After an 18-year run as a public company, KCP went private in 2012. Cole said there were changes in the business that needed to be made. “You can’t do it in a public arena and can’t do it with the spotlight of disclosure and scrutiny. [We] needed to become a non-public company,” Cole said at the time. Major strategic changes, such as store closings and the elimination of certain categories, might not sit too well with Wall Street, he said. Once taking the company private, Cole was able to focus more on design, upgrading the product and getting the brand’s message out to the world, especially through digital marketing. In 2012, he launched a new women’s and men’s sportswear collection called Kenneth Cole Collection, which had higher price points, better fabrics and more advanced styling than Kenneth Cole New York. (Both women’s lines have since gone on hiatus). In 2011, Cole took the women’s Kenneth Cole New York license back from Bernard Chaus Inc. and started developing the product in-house for the fall 2011 season. The men’s license, which had been held by Paul Davril Inc., was also brought in-house in 2008, enabling KCP to do all women’s and men’s apparel in-house.

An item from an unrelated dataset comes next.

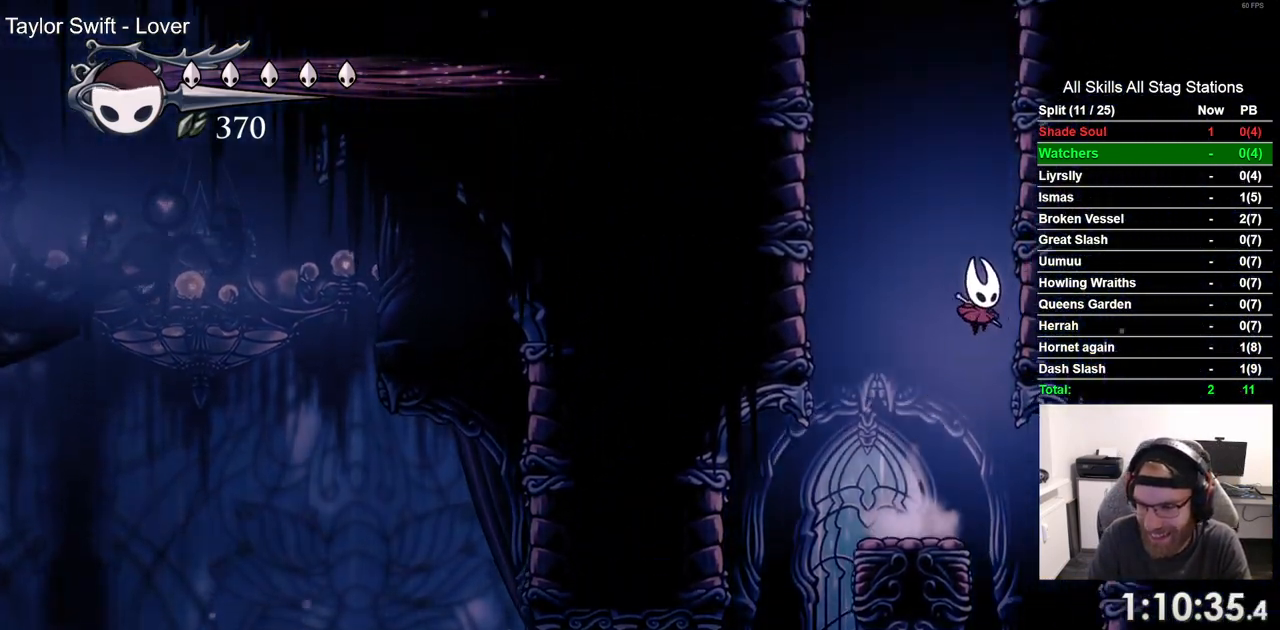
{"buttons": ["DPAD_RIGHT"], "left_stick": "center", "right_stick": "center", "events": []}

In 2015, Cole rebranded the business, which at the time was generating $1 billion in retail sales worldwide across all licenses and product categories. In the past few years, KCP has set out to make the retail experience more relatable to a new generation of customers. It also enhanced the user experience on its web site and created ad campaigns that spoke to social issues, for which Cole is well known — but put the spotlight on the product. Last October, KCP opened a new concept shop at Bond Street and Bowery in New York. The 2,500-square-foot shop features men’s and women’s sportswear and accessories, along with a touch table, iPads for product storytelling, a Memory Mirror, social engagement and free Wi-Fi.